### AIM OF THE EXERCISE
Copy every line of the records below without changing anything.

### PROVIDED DATA
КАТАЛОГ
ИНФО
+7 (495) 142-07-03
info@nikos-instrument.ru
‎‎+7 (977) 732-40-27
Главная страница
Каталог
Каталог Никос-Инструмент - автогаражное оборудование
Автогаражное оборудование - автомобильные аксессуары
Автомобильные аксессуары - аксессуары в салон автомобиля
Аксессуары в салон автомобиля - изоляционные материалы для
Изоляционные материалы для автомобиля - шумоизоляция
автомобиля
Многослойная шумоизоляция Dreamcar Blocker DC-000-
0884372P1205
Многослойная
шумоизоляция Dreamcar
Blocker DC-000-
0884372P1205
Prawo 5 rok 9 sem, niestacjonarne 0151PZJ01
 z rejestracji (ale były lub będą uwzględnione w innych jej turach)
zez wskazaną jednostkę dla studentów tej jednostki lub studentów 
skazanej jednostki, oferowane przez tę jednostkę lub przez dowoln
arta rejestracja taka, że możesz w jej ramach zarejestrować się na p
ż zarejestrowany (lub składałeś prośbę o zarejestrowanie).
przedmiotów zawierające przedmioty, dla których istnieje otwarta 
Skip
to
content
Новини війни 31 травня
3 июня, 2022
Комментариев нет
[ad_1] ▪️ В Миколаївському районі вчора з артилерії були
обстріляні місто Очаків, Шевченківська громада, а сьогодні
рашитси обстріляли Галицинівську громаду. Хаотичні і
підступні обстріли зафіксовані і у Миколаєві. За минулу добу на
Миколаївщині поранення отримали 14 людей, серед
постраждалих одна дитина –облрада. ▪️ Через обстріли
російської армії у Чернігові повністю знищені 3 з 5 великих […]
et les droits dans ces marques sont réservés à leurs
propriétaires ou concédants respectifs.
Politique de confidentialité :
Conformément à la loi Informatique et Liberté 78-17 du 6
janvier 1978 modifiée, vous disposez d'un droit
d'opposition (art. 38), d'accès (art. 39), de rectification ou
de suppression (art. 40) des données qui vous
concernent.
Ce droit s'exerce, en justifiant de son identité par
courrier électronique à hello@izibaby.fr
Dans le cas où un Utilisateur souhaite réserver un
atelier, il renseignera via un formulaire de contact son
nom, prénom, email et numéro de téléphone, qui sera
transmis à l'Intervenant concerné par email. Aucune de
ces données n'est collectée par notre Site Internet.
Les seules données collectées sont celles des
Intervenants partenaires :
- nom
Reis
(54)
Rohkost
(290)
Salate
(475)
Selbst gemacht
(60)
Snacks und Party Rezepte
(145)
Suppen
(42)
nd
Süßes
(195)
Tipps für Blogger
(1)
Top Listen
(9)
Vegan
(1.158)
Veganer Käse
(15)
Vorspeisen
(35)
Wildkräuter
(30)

### TASK ANSWER
КАТАЛОГ
ИНФО
+7 (495) 142-07-03
info@nikos-instrument.ru
‎‎+7 (977) 732-40-27
Главная страница
Каталог
Каталог Никос-Инструмент - автогаражное оборудование
Автогаражное оборудование - автомобильные аксессуары
Автомобильные аксессуары - аксессуары в салон автомобиля
Аксессуары в салон автомобиля - изоляционные материалы для
Изоляционные материалы для автомобиля - шумоизоляция
автомобиля
Многослойная шумоизоляция Dreamcar Blocker DC-000-
0884372P1205
Многослойная
шумоизоляция Dreamcar
Blocker DC-000-
0884372P1205
Prawo 5 rok 9 sem, niestacjonarne 0151PZJ01
 z rejestracji (ale były lub będą uwzględnione w innych jej turach)
zez wskazaną jednostkę dla studentów tej jednostki lub studentów 
skazanej jednostki, oferowane przez tę jednostkę lub przez dowoln
arta rejestracja taka, że możesz w jej ramach zarejestrować się na p
ż zarejestrowany (lub składałeś prośbę o zarejestrowanie).
przedmiotów zawierające przedmioty, dla których istnieje otwarta 
Skip
to
content
Новини війни 31 травня
3 июня, 2022
Комментариев нет
[ad_1] ▪️ В Миколаївському районі вчора з артилерії були
обстріляні місто Очаків, Шевченківська громада, а сьогодні
рашитси обстріляли Галицинівську громаду. Хаотичні і
підступні обстріли зафіксовані і у Миколаєві. За минулу добу на
Миколаївщині поранення отримали 14 людей, серед
постраждалих одна дитина –облрада. ▪️ Через обстріли
російської армії у Чернігові повністю знищені 3 з 5 великих […]
et les droits dans ces marques sont réservés à leurs
propriétaires ou concédants respectifs.
Politique de confidentialité :
Conformément à la loi Informatique et Liberté 78-17 du 6
janvier 1978 modifiée, vous disposez d'un droit
d'opposition (art. 38), d'accès (art. 39), de rectification ou
de suppression (art. 40) des données qui vous
concernent.
Ce droit s'exerce, en justifiant de son identité par
courrier électronique à hello@izibaby.fr
Dans le cas où un Utilisateur souhaite réserver un
atelier, il renseignera via un formulaire de contact son
nom, prénom, email et numéro de téléphone, qui sera
transmis à l'Intervenant concerné par email. Aucune de
ces données n'est collectée par notre Site Internet.
Les seules données collectées sont celles des
Intervenants partenaires :
- nom
Reis
(54)
Rohkost
(290)
Salate
(475)
Selbst gemacht
(60)
Snacks und Party Rezepte
(145)
Suppen
(42)
nd
Süßes
(195)
Tipps für Blogger
(1)
Top Listen
(9)
Vegan
(1.158)
Veganer Käse
(15)
Vorspeisen
(35)
Wildkräuter
(30)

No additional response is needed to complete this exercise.